Na contestação, que foi entregue a ao juiz Francisco Henriques em junho, Francisco Proença de Carvalho e Adriano Squilacce consideram que “falha o pressuposto básico do crime de abuso de confiança: a realização de uma conduta do agente que consista no domínio do facto de fazer a coisa entrar no seu domínio”.
A contestação alega que havia várias pessoas — não só Ricardo Salgado — que davam ordens na ES Enterprises e que também receberam dinheiro e empréstimos e que isto não estava concentrado só no arguido. Entre essas pessoas que constavam da lista de assinaturas autorizadas a realizar movimentos está Jean-Luc Schneider, José Castella, Francisco Machado da Cruz e Roland Cottier.
Sobre a Shu Tian
Consta também da pronúncia que, no início de 2014, terão sido transferidos 2 milhões de euros para a Shu Tian, sociedade alegadamente controlada por Ricardo Salgado, com registo em Macau, para “contra-balançar” a devolução dos 2 milhões de euros que Ricardo Salgado fez à Enterprises em outubro de 2012. “Apesar de a própria pronúncia nunca dizer que teria sido Ricardo Salgado a ordenar essa transferência no início de 2014”, conforme tese da contestação.
Mas, segundo documentos consultados pelo ECO — como a certidão comercial da Shu Tian — a mesma é controlada pelos sócios-gerentes Michel Ostertag e Ricardo Gaspar Rosado de Carvalho.
Em agosto de 2015 — já depois do colapso do GES — era Michel-Joseph Ostertag que controlava e dava instruções quanto à movimentação das contas bancárias da Shu Tian, conforme documentos apensados ao processo. Numa altura em que o GES e o BES tinham caído há um ano e Ricardo Salgado estava afastado de todos os cargos.
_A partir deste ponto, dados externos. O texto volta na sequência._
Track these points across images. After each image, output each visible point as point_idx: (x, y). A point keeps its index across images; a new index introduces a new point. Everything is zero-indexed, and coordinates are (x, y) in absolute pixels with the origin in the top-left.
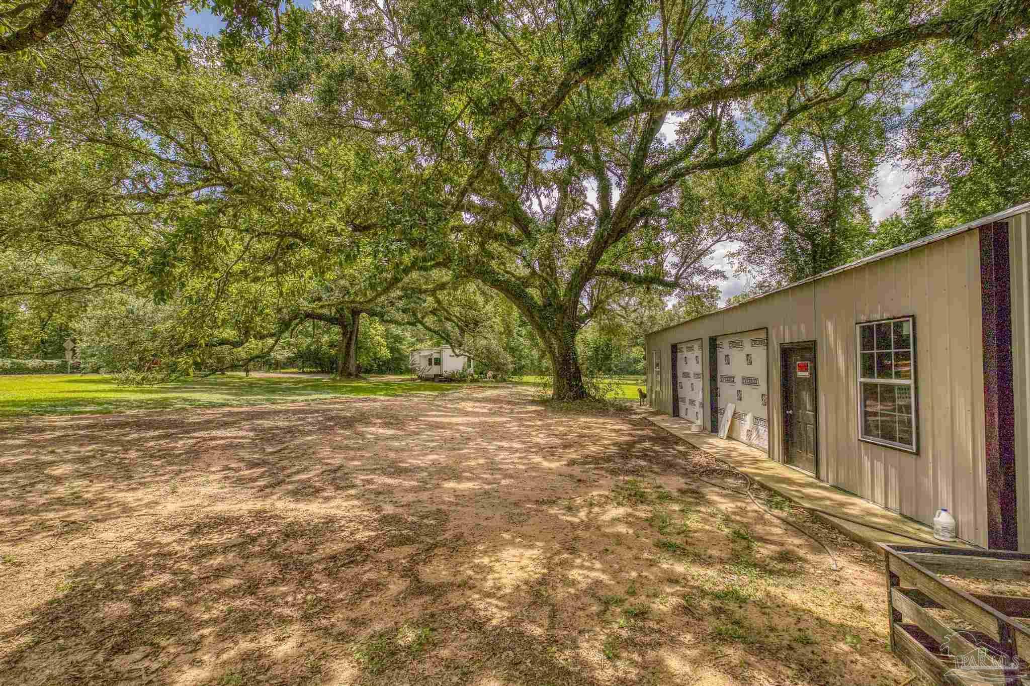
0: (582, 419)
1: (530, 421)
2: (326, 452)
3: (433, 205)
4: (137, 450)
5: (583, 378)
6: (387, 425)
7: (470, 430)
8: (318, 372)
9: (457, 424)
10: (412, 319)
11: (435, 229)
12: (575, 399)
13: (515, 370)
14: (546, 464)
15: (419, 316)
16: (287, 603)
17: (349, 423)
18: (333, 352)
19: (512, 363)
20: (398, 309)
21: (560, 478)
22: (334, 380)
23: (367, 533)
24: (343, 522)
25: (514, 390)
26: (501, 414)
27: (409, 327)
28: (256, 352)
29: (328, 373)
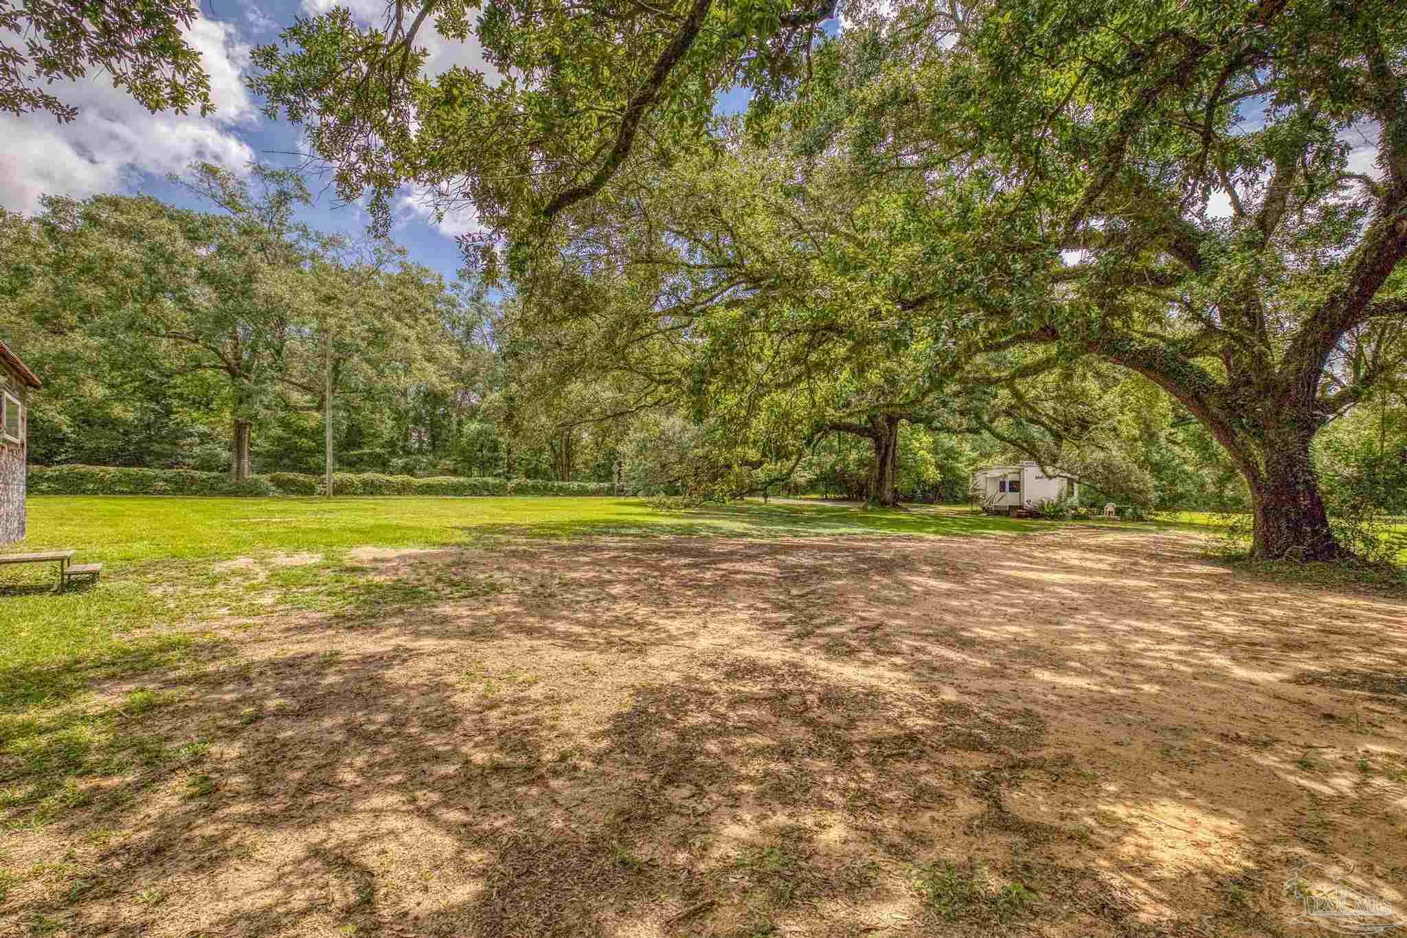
0: (1330, 599)
1: (1199, 590)
2: (858, 603)
3: (1022, 249)
4: (672, 578)
5: (1332, 521)
6: (942, 575)
7: (1075, 595)
8: (844, 500)
9: (1054, 584)
10: (974, 424)
11: (1028, 284)
12: (1307, 558)
13: (1163, 500)
14: (1240, 672)
15: (986, 418)
16: (826, 783)
17: (887, 568)
18: (863, 473)
19: (1156, 488)
20: (954, 411)
21: (1277, 704)
22: (864, 509)
23: (921, 721)
24: (888, 699)
25: (1162, 535)
26: (1139, 575)
27: (969, 436)
28: (775, 474)
29: (855, 500)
Segundo os mesmos documentos, a Shu Tian realizou empréstimos à sociedade RAIMUL Holdings . no valor de 12 milhões, controlada por José Manuel Espírito Santo e Ricardo Abecassis, não a Ricardo Salgado. Concluindo que não existe qualquer controlo de Ricardo Salgado sobre a Shu Tian, pelo que também não houve qualquer apropriação de valores que a Enterprises tivesse transferido para esta sociedade.